For 12 weeks, 180 people with LDL levels of at least 100 mg/dL took Lipitor and were injected with Regeneron’s antibody REGN727 or a placebo. LDL levels dropped by 40% in those injected with 50 milligrams of the drug once every two weeks, 64% in those injected with 100 milligrams every two weeks, and 72% in those injected with 150 milligrams every two weeks.

In contrast, LDL levels dropped only 5% in people injected with the placebo.

According to lead researcher James McKenney, chief executive officer of National Clinical Research in Richmond, VA, about 1 in 3 people with high LDL levels is resistant to statins like Lipitor alone. This leaves them at risk for a heart attack if they don't get additional treatment.

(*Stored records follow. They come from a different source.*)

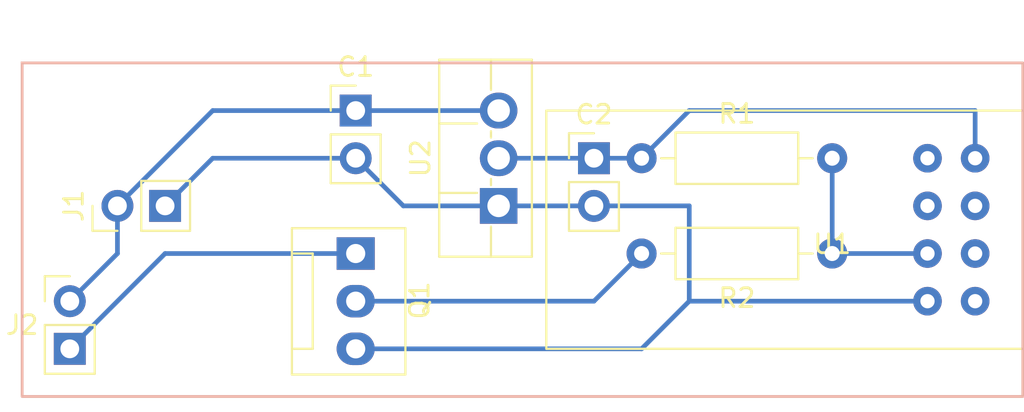
<source format=kicad_pcb>
(kicad_pcb (version 20211014) (generator pcbnew)

  (general
    (thickness 1.6)
  )

  (paper "A4")
  (layers
    (0 "F.Cu" signal)
    (31 "B.Cu" signal)
    (32 "B.Adhes" user "B.Adhesive")
    (33 "F.Adhes" user "F.Adhesive")
    (34 "B.Paste" user)
    (35 "F.Paste" user)
    (36 "B.SilkS" user "B.Silkscreen")
    (37 "F.SilkS" user "F.Silkscreen")
    (38 "B.Mask" user)
    (39 "F.Mask" user)
    (40 "Dwgs.User" user "User.Drawings")
    (41 "Cmts.User" user "User.Comments")
    (42 "Eco1.User" user "User.Eco1")
    (43 "Eco2.User" user "User.Eco2")
    (44 "Edge.Cuts" user)
    (45 "Margin" user)
    (46 "B.CrtYd" user "B.Courtyard")
    (47 "F.CrtYd" user "F.Courtyard")
    (48 "B.Fab" user)
    (49 "F.Fab" user)
    (50 "User.1" user "Nutzer.1")
    (51 "User.2" user "Nutzer.2")
    (52 "User.3" user "Nutzer.3")
    (53 "User.4" user "Nutzer.4")
    (54 "User.5" user "Nutzer.5")
    (55 "User.6" user "Nutzer.6")
    (56 "User.7" user "Nutzer.7")
    (57 "User.8" user "Nutzer.8")
    (58 "User.9" user "Nutzer.9")
  )

  (setup
    (pad_to_mask_clearance 0)
    (pcbplotparams
      (layerselection 0x00010fc_ffffffff)
      (disableapertmacros false)
      (usegerberextensions false)
      (usegerberattributes true)
      (usegerberadvancedattributes true)
      (creategerberjobfile true)
      (svguseinch false)
      (svgprecision 6)
      (excludeedgelayer true)
      (plotframeref false)
      (viasonmask false)
      (mode 1)
      (useauxorigin false)
      (hpglpennumber 1)
      (hpglpenspeed 20)
      (hpglpendiameter 15.000000)
      (dxfpolygonmode true)
      (dxfimperialunits true)
      (dxfusepcbnewfont true)
      (psnegative false)
      (psa4output false)
      (plotreference true)
      (plotvalue true)
      (plotinvisibletext false)
      (sketchpadsonfab false)
      (subtractmaskfromsilk false)
      (outputformat 1)
      (mirror false)
      (drillshape 1)
      (scaleselection 1)
      (outputdirectory "")
    )
  )

  (net 0 "")
  (net 1 "+12V")
  (net 2 "GND")
  (net 3 "+3V3")
  (net 4 "Net-(J2-Pad2)")
  (net 5 "Net-(Q1-Pad2)")
  (net 6 "Net-(R1-Pad2)")
  (net 7 "unconnected-(U1-Pad2)")
  (net 8 "unconnected-(U1-Pad4)")
  (net 9 "unconnected-(U1-Pad5)")
  (net 10 "unconnected-(U1-Pad6)")
  (net 11 "unconnected-(U1-Pad7)")

  (footprint "Connector:FanPinHeader_1x03_P2.54mm_Vertical" (layer "F.Cu") (at 93.98 96.52 -90))

  (footprint "Connector_PinHeader_2.54mm:PinHeader_1x02_P2.54mm_Vertical" (layer "F.Cu") (at 93.98 88.9))

  (footprint "Package_TO_SOT_THT:TO-220F-3_Vertical" (layer "F.Cu") (at 101.6 93.98 90))

  (footprint "Resistor_THT:R_Axial_DIN0207_L6.3mm_D2.5mm_P10.16mm_Horizontal" (layer "F.Cu") (at 109.22 91.44))

  (footprint "robert-mcu-stuff:ESP_01S" (layer "F.Cu") (at 119.38 96.52))

  (footprint "Connector_PinHeader_2.54mm:PinHeader_1x02_P2.54mm_Vertical" (layer "F.Cu") (at 106.68 91.44))

  (footprint "Resistor_THT:R_Axial_DIN0207_L6.3mm_D2.5mm_P10.16mm_Horizontal" (layer "F.Cu") (at 119.38 96.52 180))

  (footprint "Connector_PinHeader_2.54mm:PinHeader_1x02_P2.54mm_Vertical" (layer "F.Cu") (at 78.74 99.06))

  (footprint "Connector_PinHeader_2.54mm:PinHeader_1x02_P2.54mm_Vertical" (layer "F.Cu") (at 81.28 93.98 90))

  (gr_rect (start 129.54 104.14) (end 76.2 86.36) (layer "B.SilkS") (width 0.15) (fill none) (tstamp 525775d5-0e6e-4c76-b5ab-199b2e54ac41))

  (segment (start 101.6 88.9) (end 86.36 88.9) (width 0.25) (layer "B.Cu") (net 1) (tstamp 0f09d3fd-b57a-4362-ac26-60671d1776a8))
  (segment (start 81.28 96.52) (end 81.28 93.98) (width 0.25) (layer "B.Cu") (net 1) (tstamp 7d132fef-081e-45fa-a9dd-d59397b18cb9))
  (segment (start 78.74 99.06) (end 81.28 96.52) (width 0.25) (layer "B.Cu") (net 1) (tstamp cdf6a71c-d90e-44e7-839f-b5c1f476a43f))
  (segment (start 86.36 88.9) (end 81.28 93.98) (width 0.25) (layer "B.Cu") (net 1) (tstamp e5211a24-0427-42c7-8fee-b83cee5dafee))
  (segment (start 109.22 101.6) (end 111.76 99.06) (width 0.25) (layer "B.Cu") (net 2) (tstamp 2433adc2-160f-49a3-ac1c-21769cc1c2f8))
  (segment (start 111.76 99.06) (end 111.76 93.98) (width 0.25) (layer "B.Cu") (net 2) (tstamp 28de8b5f-88c5-4fcc-857e-85e9d0fa267c))
  (segment (start 96.52 93.98) (end 106.68 93.98) (width 0.25) (layer "B.Cu") (net 2) (tstamp 39f46285-6ec4-46ea-967a-a085cc5e512f))
  (segment (start 93.98 91.44) (end 96.52 93.98) (width 0.25) (layer "B.Cu") (net 2) (tstamp 55130c5a-c68f-44ec-aff5-077b3e88f508))
  (segment (start 106.68 93.98) (end 111.76 93.98) (width 0.25) (layer "B.Cu") (net 2) (tstamp 5ac77148-80e5-41a3-a338-1d77de4480d5))
  (segment (start 86.36 91.44) (end 93.98 91.44) (width 0.25) (layer "B.Cu") (net 2) (tstamp 7f8ca547-1d4d-41ba-a7d4-6794b6d59371))
  (segment (start 83.82 93.98) (end 86.36 91.44) (width 0.25) (layer "B.Cu") (net 2) (tstamp 83289206-0a4b-4299-9748-5767cc958ea7))
  (segment (start 111.76 99.06) (end 124.46 99.06) (width 0.25) (layer "B.Cu") (net 2) (tstamp df5cf827-d605-42a9-b690-4d9f4e0589ee))
  (segment (start 109.22 101.6) (end 93.98 101.6) (width 0.25) (layer "B.Cu") (net 2) (tstamp ebac4411-e7d3-4575-9367-df970f67f7fc))
  (segment (start 127 88.9) (end 127 91.44) (width 0.25) (layer "B.Cu") (net 3) (tstamp 2d1c91d8-38b3-43c0-b97d-fce7765e77d5))
  (segment (start 111.76 88.9) (end 127 88.9) (width 0.25) (layer "B.Cu") (net 3) (tstamp 4d6e8354-b195-435b-93fe-2795a3a19bbd))
  (segment (start 109.22 91.44) (end 111.76 88.9) (width 0.25) (layer "B.Cu") (net 3) (tstamp 7b001615-c5bc-4c08-a3cd-4dbefade1a20))
  (segment (start 106.68 91.44) (end 101.6 91.44) (width 0.25) (layer "B.Cu") (net 3) (tstamp 8616b5e1-ee8d-421a-a8df-4396a66f53d0))
  (segment (start 109.22 91.44) (end 106.68 91.44) (width 0.25) (layer "B.Cu") (net 3) (tstamp 95e5f64e-c38a-42e7-9de6-c3a91a6dc2e5))
  (segment (start 78.74 101.6) (end 83.82 96.52) (width 0.25) (layer "B.Cu") (net 4) (tstamp 30e12dc3-c298-4d5f-aa99-17a7f20cf9fd))
  (segment (start 83.82 96.52) (end 93.98 96.52) (width 0.25) (layer "B.Cu") (net 4) (tstamp 4ce6fe8d-2379-4462-a814-acf6d4c01d0c))
  (segment (start 106.68 99.06) (end 109.22 96.52) (width 0.25) (layer "B.Cu") (net 5) (tstamp c736e241-49a7-4826-acce-cfb4e92c3405))
  (segment (start 93.98 99.06) (end 106.68 99.06) (width 0.25) (layer "B.Cu") (net 5) (tstamp e82302c4-4aa3-4498-bc76-6f98596d0b91))
  (segment (start 119.38 96.52) (end 124.46 96.52) (width 0.25) (layer "B.Cu") (net 6) (tstamp 2f6e4d8c-b691-4d13-8105-441d05a2687c))
  (segment (start 119.38 91.44) (end 119.38 96.52) (width 0.25) (layer "B.Cu") (net 6) (tstamp 36926dd4-ab6f-482d-93ca-aae04e3cbd0c))

)

</source>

“About 5 to 10 percent of people can’t tolerate stains at all, and more can’t tolerate higher doses,” said Dr. Evans Stein, director of the Metabolic and Atherosclerosis Research Center in Cincinnati and lead author of the drug trials. “[REGN727 is] still early in development, but for them this is potentially a most promising alternative.”

REGN727 inhibits a protein called PCSK9, which was found to be genetically linked to LDL cholesterol in 2006, according to Regeneron’s website. This inhibition clears LDL cholesterol from the bloodstream.

Research participants suffered side effects including mild infections and redness and soreness where the injection was given. One person experienced a severe rash accompanied by diarrhea. Six people stopped treatment due to side effects.

"This is a 'wow' study," says heart specialist Rick Nishimura, MD, of the Mayo Clinic. "It takes us to a whole new level of cholesterol control and could be a game changer in the future."

Read more about REGN727 in Regeneron's news release.

Others aren’t so sure.

“Even though this is very exciting, and perhaps a real breakthrough, at this point it’s premature to conclude that this drug will increase survival or improve quality of life,” says Dr. Mario J. Garcia, chief of cardiology at Montefiore Medical Center in New York City.